What is the difference between the Jacobian, Hessian and the Gradient?
I know there is a lot of topic regarding this on the internet, and trust me, I've googled it. But things are getting more and more confused for me.
From my understanding, The gradient is the slope of the most rapid descent. Modifying your position by descending along this gradient will most rapidly cause your cost function to become minimal (the typical goal).
Could anyone explain in simple words (and maybe with an example) what the difference between the Jacobian, Hessian, and the Gradient?
Some good resources on this would be any introductory vector calculus text. I'll try to be as consistent as I can be with Stewart's Calculus, perhaps the most popular calculus textbook in North America.
The Gradient
Let $f: \mathbb{R}^n \rightarrow \mathbb{R}$ be a scalar field. The gradient, $\nabla f: \mathbb{R}^n \rightarrow \mathbb{R}^n$ is a vector, such that $(\nabla f)_j = \partial f/ \partial x_j$. Because every point in $\text{dom}(f)$ is mapped to a vector, then $\nabla f$ is a vector field.
The Jacobian
Let $\operatorname{F}: \mathbb{R}^n \rightarrow \mathbb{R}^m$ be a vector field. The Jacobian can be considered as the derivative of a vector field. Considering each component of $\mbox{F}$ as a single function (like $f$ above), then the Jacobian is a matrix in which the $i^{th}$ row is the gradient of the $i^{th}$ component of $\operatorname{F}$. If $\mathbf{J}$ is the Jacobian, then
$$\mathbf{J}_{i,j} = \dfrac{\partial \operatorname{F}_i}{\partial x_j}$$
The Hessian
Simply, the Hessian is the matrix of second order mixed partials of a scalar field.

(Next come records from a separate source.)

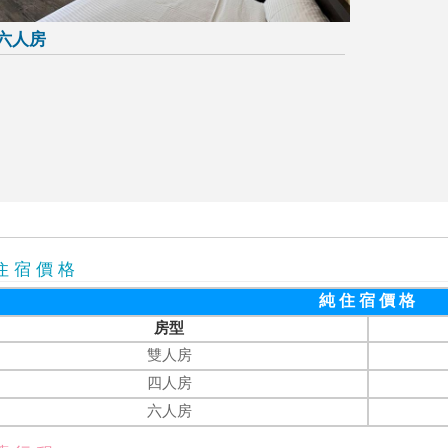
六人房
住 宿 價 格
純 住 宿 價 格
房型
雙人房
四人房
六人房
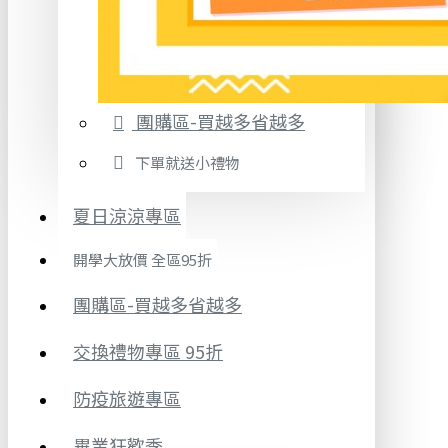
團購區-買越多省越多
下單就送小禮物
夏日涼涼專區
開學大放價 全區95折
團購區-買越多省越多
交換禮物專區 95折
防疫旅遊專區
畢業狂歡季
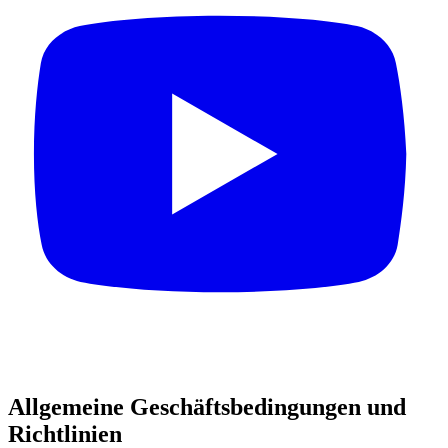
Allgemeine Geschäftsbedingungen und
Richtlinien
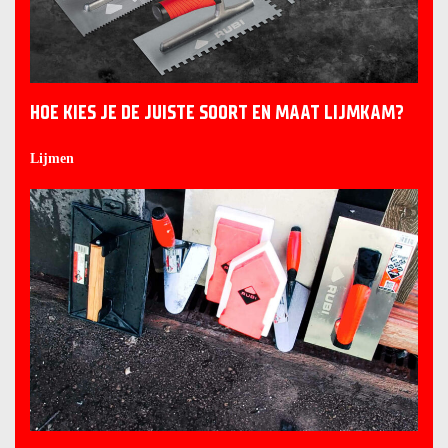
HOE KIES JE DE JUISTE SOORT EN MAAT LIJMKAM?
Lijmen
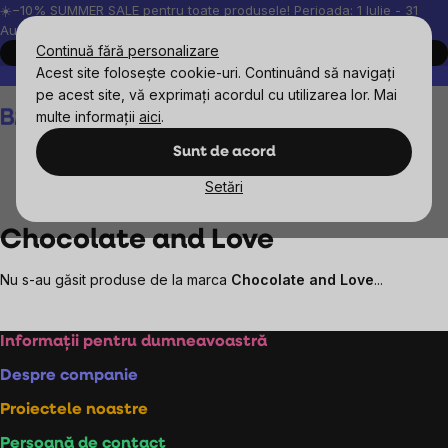
Treci
☀️−10% SUMMER SALE pentru toate produsele! Perioada: 1 Iulie - 31
August, 2026.
la
Continuă fără personalizare
Cumpără acum
conținut
Acest site folosește cookie-uri. Continuând să navigați
Peste 200.000 de recenzii verificate
Produsele noastre sunt testa
pe acest site, vă exprimați acordul cu utilizarea lor. Mai
Coş
multe informații
aici
.
de
cumpărături
Sunt de acord
Setări
Mărcile vândute
Chocolate and Love
Chocolate and Love
Nu s-au găsit produse de la marca
Chocolate and Love
...
Subsol
Informații pentru dumneavoastră
Despre companie
Proiectele noastre
Persoană de contact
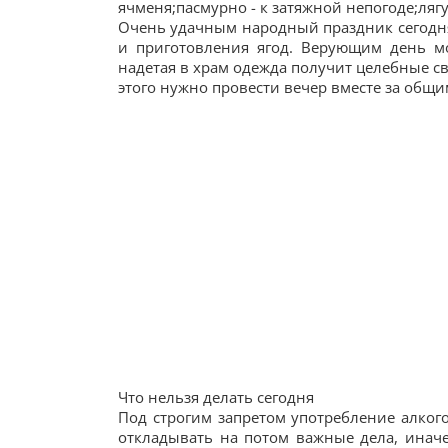
ячменя;пасмурно - к затяжной непогоде;ляг
Очень удачным народный праздник сегодня 
и приготовления ягод. Верующим день мо
надетая в храм одежда получит целебные с
этого нужно провести вечер вместе за общи
Что нельзя делать сегодня
Под строгим запретом употребление алкого
откладывать на потом важные дела, иначе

$$\mathbf{H}_{i, j}=\frac{\partial^{2} f}{\partial x_{i} \partial x_{j}}$$
In summation:
Gradient: Vector of first order derivatives of a scalar field
Jacobian: Matrix of gradients for components of a vector field
Hessian: Matrix of second order mixed partials of a scalar field.
Example
Squared error loss $f(\beta_0, \beta_1) = \sum_i (y_i - \beta_0 - \beta_1x_i)^2$ is a scalar field. We map every pair of coefficients to a loss value.

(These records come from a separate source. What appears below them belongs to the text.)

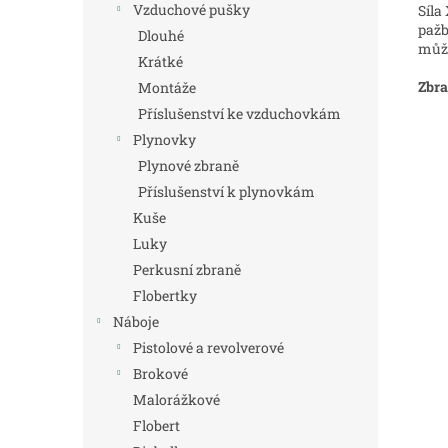
Vzduchové pušky
Síla
pažb
Dlouhé
může
Krátké
Zbra
Montáže
Příslušenství ke vzduchovkám
Plynovky
Plynové zbraně
Příslušenství k plynovkám
Kuše
Luky
Perkusní zbraně
Flobertky
Náboje
Pistolové a revolverové
Brokové
Malorážkové
Flobert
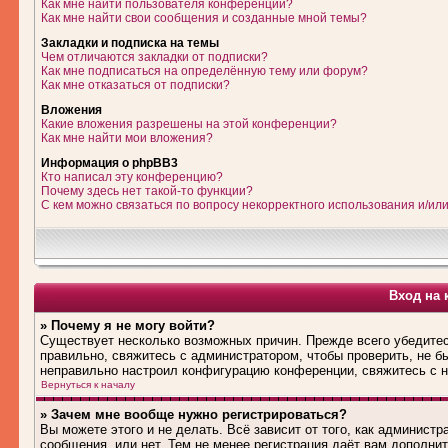
Как мне найти пользователя конференции?
Как мне найти свои сообщения и созданные мной темы?
Закладки и подписка на темы
Чем отличаются закладки от подписки?
Как мне подписаться на определённую тему или форум?
Как мне отказаться от подписки?
Вложения
Какие вложения разрешены на этой конференции?
Как мне найти мои вложения?
Информация о phpBB3
Кто написал эту конференцию?
Почему здесь нет такой-то функции?
С кем можно связаться по вопросу некорректного использования и/ил
Вход на 
» Почему я не могу войти?
Существует несколько возможных причин. Прежде всего убедитес
правильно, свяжитесь с администратором, чтобы проверить, не б
неправильно настроил конфигурацию конференции, свяжитесь с н
Вернуться к началу
» Зачем мне вообще нужно регистрироваться?
Вы можете этого и не делать. Всё зависит от того, как админис
сообщения, или нет. Тем не менее регистрация даёт вам дополн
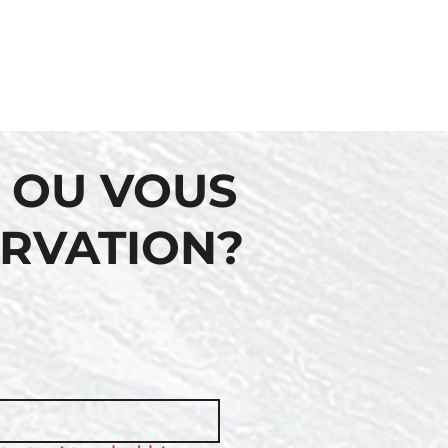
 OU VOUS
ERVATION?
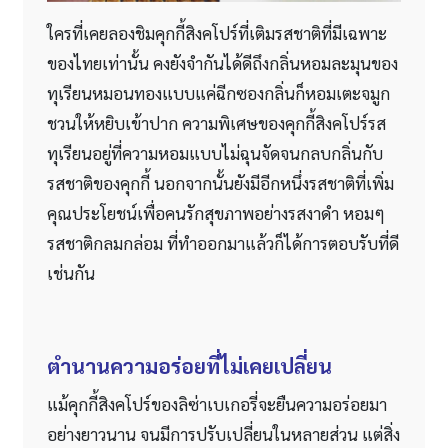
ใครที่เคยลองชิมคุกกี้สิงคโปร์ที่เติมรสชาติที่มีเฉพาะ
ของไทยเท่านั้น คงยังจำกันได้ดีถึงกลิ่นหอมละมุนของ
ทุเรียนหมอนทองแบบแค่ฉีกซองกลิ่นก็หอมเตะจมูก
ชวนให้หยิบเข้าปาก ความพิเศษของคุกกี้สิงคโปร์รส
ทุเรียนอยู่ที่ความหอมแบบไม่ฉุนจัดจนกลบกลิ่นกับ
รสชาติของคุกกี้ นอกจากนั้นยังมีอีกหนึ่งรสชาติที่เพิ่ม
คุณประโยชน์เพื่อคนรักสุขภาพอย่างรสงาดำ หอมๆ
รสชาติกลมกล่อม ที่ทำออกมาแล้วก็ได้การตอบรับที่ดี
เช่นกัน
ตำนานความอร่อยที่ไม่เคยเปลี่ยน
แม้คุกกี้สิงคโปร์ของลิซ่าเบเกอรี่จะยืนความอร่อยมา
อย่างยาวนาน จนมีการปรับเปลี่ยนในหลายส่วน แต่สิ่ง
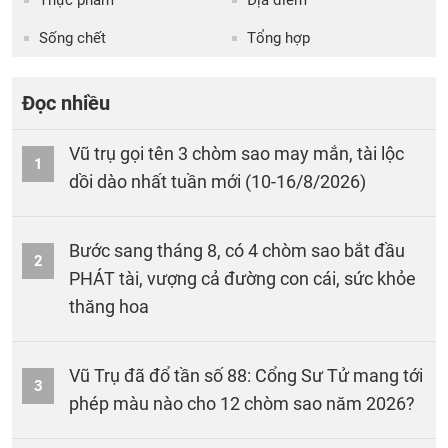
Sống chết
Tổng hợp
Đọc nhiều
Vũ trụ gọi tên 3 chòm sao may mắn, tài lộc
1
dồi dào nhất tuần mới (10-16/8/2026)
Bước sang tháng 8, có 4 chòm sao bắt đầu
2
PHÁT tài, vượng cả đường con cái, sức khỏe
thăng hoa
Vũ Trụ đã đổ tần số 88: Cổng Sư Tử mang tới
3
phép màu nào cho 12 chòm sao năm 2026?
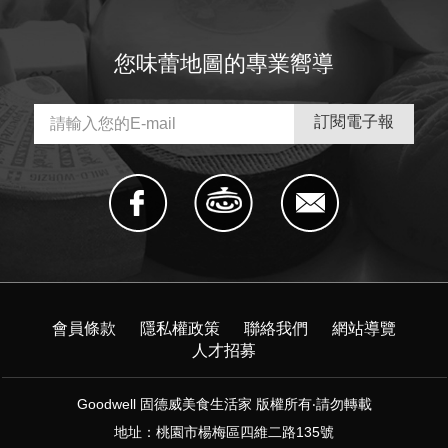
您味蕾地圖的專業嚮導
會員條款
隱私權政策
聯絡我們
網站導覽
人才招募
Goodwell 固德威美食生活家 版權所有‧請勿轉載
地址：桃園市楊梅區四維二路135號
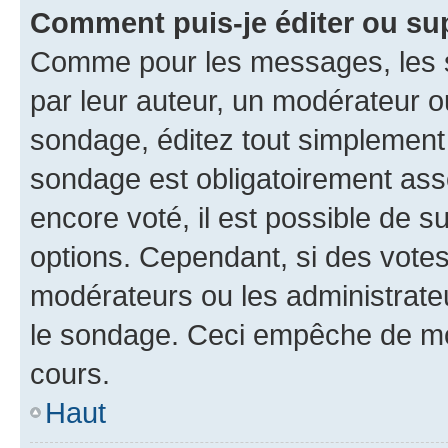
Comment puis-je éditer ou su
Comme pour les messages, les s
par leur auteur, un modérateur o
sondage, éditez tout simplement
sondage est obligatoirement asso
encore voté, il est possible de 
options. Cependant, si des votes
modérateurs ou les administrateu
le sondage. Ceci empêche de mod
cours.
Haut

The gradient of this scalar field is $$\nabla f = \left< -2 \sum_i( y_i - \beta_0 - \beta_1x_i), -2\sum_i x_i(y_i - \beta_0 - \beta_1x_i) \right>$$
Now, each component of $\nabla f$ is itself a scalar field. Take gradients of those and set them to be rows of a matrix and you've got yourself the Jacobian
$$ \left[\begin{array}{cc} \sum_{i=1}^{n} 2 & \sum_{i=1}^{n} 2 x_{i} \\ \sum_{i=1}^{n} 2 x_{i} & \sum_{i=1}^{n} 2 x_{i}^{2} \end{array}\right]$$
- The Hessian of $f$ is the same as the Jacobian of $\nabla f$. It would behoove you to prove this to yourself.
Resources: Calculus: Early Transcendentals by James Stewart, or earlier editions, as well as Wikipedia which is surprisingly good for these topics.
If you have a function that maps a 1D number to a 1D number, then you can take the derivative of it,
$f(x) = x^2, f'(x) = 2x$
If you have a function that maps a ND vector to a 1D number, then you take the gradient of it
$f(x) = x^Tx, \nabla f(x) = 2x, x = (x_1, x_2, \ldots, x_N)$
If you have a function that maps a ND vector to a ND vector, then you take the Jacobian of it.
$f(x_1, x_2) = \begin{bmatrix} x_1x_2^2 \\ x_1^2x_2\end{bmatrix}, J_f(x_1, x_2) = \begin{bmatrix} x_2^2 & 2x_1x_2 \\ x_1^2 & 2 x_1x_2\end{bmatrix}$
The Hessian is the Jacobian of the gradient of a function that maps from ND to 1D
So the gradient, Jacobian and Hessian are different operations for different functions. You literally cannot take the gradient of a ND $\to $ ND function. That's the difference.